# My first CNC router



## Er10111 (Apr 17, 2021)

Hi there, I’m looking into purchasing my first cnc router. At the moment I am looking at the onefinity cnc and the Lead 1515. There isn’t one specific thing I will be doing on the machine, it will be used all around. What are y’all thoughts on these two machines, or do you have other recommendations?


----------



## difalkner (Jan 3, 2012)

Welcome to the forum! Nothing specific, but what in general will you be making? Signs, plaques, 2.5D or 3D work...?

David


----------



## dovetail_65 (Jan 22, 2008)

Er10111 said:


> Hi there, I’m looking into purchasing my first cnc router. At the moment I am looking at the onefinity cnc and the Lead 1515. There isn’t one specific thing I will be doing on the machine, it will be used all around. What are y’all thoughts on these two machines, or do you have other recommendations?


Aren't those back ordered for months? I dont like them myself, awfully expensive for what you get. 


It all depends on your budget and what you want to make. Do you have 1500 or 15 thousand are you doing only smaller 3D bas relief carving or wanting to cut plywood sheets for cabinets?


----------



## Er10111 (Apr 17, 2021)

My budget will be around $2400. I will be doing cabinets, some 2d sings and also 3d carving. Yes the onefinity is backed up for months. I'm just not quite sure what’s out there other than the big names which I’ve noticed you can get more bag for your buck elsewhere.


----------



## dovetail_65 (Jan 22, 2008)

Er10111 said:


> My budget will be around $2400. I will be doing cabinets, some 2d sings and also 3d carving. Yes the onefinity is backed up for months. I'm just not quite sure what’s out there other than the big names which I’ve noticed you can get more bag for your buck elsewhere.

**Extracted data**

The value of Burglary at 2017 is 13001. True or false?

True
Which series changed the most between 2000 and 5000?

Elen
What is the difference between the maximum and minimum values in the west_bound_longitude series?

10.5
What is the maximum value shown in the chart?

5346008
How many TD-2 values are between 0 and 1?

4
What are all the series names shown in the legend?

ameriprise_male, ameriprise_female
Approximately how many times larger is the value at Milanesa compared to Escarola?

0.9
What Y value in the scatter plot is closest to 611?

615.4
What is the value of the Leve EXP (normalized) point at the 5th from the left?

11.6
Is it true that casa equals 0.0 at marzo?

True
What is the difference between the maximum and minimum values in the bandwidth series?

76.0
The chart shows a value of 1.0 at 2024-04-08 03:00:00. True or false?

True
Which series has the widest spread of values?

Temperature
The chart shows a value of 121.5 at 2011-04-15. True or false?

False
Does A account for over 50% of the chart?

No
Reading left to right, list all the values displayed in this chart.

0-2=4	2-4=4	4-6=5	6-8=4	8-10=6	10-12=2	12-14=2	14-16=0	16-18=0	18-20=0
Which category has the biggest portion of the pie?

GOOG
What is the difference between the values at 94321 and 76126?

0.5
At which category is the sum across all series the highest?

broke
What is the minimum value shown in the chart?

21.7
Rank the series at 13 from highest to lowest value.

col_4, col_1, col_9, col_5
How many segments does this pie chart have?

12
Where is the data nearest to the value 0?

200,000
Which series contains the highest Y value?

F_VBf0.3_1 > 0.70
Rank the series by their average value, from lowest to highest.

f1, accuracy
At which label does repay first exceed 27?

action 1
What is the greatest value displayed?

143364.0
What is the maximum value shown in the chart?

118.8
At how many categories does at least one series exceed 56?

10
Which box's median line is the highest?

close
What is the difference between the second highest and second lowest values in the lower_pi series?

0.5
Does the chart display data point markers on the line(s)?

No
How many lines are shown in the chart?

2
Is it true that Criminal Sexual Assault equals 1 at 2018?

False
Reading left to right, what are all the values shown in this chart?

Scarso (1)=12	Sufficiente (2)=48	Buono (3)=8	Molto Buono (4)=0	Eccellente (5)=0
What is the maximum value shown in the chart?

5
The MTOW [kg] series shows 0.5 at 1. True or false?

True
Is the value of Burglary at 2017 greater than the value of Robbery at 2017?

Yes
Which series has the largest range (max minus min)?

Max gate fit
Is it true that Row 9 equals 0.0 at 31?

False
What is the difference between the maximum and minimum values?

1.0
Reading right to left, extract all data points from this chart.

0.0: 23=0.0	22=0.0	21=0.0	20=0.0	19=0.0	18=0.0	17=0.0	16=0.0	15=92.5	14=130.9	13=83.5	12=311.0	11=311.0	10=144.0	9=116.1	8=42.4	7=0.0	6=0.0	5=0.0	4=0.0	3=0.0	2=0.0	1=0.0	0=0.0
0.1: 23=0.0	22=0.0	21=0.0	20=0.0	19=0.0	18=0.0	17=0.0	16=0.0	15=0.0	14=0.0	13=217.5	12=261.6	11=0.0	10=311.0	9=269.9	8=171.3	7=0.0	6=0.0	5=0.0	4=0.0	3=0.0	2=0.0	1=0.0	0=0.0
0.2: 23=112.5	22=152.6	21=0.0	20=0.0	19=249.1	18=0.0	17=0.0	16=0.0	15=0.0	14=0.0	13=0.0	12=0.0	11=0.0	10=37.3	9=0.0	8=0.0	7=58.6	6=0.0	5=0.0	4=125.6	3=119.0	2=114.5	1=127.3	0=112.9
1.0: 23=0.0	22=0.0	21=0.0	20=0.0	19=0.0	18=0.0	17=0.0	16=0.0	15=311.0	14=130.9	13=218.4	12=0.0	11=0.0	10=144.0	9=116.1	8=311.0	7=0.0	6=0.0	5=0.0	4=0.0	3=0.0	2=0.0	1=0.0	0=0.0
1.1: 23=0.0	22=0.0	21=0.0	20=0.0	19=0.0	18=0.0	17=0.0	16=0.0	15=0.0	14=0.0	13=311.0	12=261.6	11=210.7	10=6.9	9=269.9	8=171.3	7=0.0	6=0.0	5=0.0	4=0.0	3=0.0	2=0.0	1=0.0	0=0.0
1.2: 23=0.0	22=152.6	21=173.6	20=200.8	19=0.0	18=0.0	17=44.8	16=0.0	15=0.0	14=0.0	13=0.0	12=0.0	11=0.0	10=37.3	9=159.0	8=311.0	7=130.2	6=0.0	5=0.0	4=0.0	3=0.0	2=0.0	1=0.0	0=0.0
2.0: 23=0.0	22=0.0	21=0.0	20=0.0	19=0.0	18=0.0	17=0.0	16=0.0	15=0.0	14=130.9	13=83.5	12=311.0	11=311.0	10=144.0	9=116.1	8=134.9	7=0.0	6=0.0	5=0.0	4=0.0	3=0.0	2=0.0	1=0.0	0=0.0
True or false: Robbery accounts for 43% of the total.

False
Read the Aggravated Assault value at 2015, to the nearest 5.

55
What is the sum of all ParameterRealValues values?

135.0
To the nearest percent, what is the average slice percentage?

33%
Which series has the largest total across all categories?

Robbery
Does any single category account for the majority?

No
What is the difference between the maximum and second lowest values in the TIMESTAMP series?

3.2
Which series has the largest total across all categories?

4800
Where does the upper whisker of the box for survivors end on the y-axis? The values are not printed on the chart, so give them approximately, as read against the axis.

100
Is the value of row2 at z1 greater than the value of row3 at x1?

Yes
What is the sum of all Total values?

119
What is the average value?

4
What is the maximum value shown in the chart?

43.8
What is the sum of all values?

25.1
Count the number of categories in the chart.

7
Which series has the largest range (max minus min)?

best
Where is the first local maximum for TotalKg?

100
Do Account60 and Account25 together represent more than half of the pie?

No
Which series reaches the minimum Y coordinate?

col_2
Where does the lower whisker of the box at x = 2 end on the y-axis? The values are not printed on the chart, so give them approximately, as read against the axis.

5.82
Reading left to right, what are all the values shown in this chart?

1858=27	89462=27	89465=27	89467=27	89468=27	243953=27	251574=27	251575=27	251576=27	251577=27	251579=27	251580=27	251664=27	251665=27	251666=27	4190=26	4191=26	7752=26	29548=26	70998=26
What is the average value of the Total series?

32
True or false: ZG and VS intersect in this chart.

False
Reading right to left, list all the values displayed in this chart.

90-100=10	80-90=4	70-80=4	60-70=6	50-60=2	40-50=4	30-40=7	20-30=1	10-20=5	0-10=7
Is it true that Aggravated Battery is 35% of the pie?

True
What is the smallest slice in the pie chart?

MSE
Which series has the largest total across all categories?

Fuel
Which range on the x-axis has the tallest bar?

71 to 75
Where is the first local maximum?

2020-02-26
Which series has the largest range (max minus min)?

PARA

**Problem set**
- A) In the CNC router thread, about how much does the person buying the first machine plan to spend?
- B) From the CNC router thread, output the passage from "It all depends" to "sheets for cabinets?" word for word.

**Answers in order**
- A) Around $2400.

- B)
It all depends on your budget and what you want to make. Do you have 1500 or 15 thousand are you doing only smaller 3D bas relief carving or wanting to cut plywood sheets for cabinets?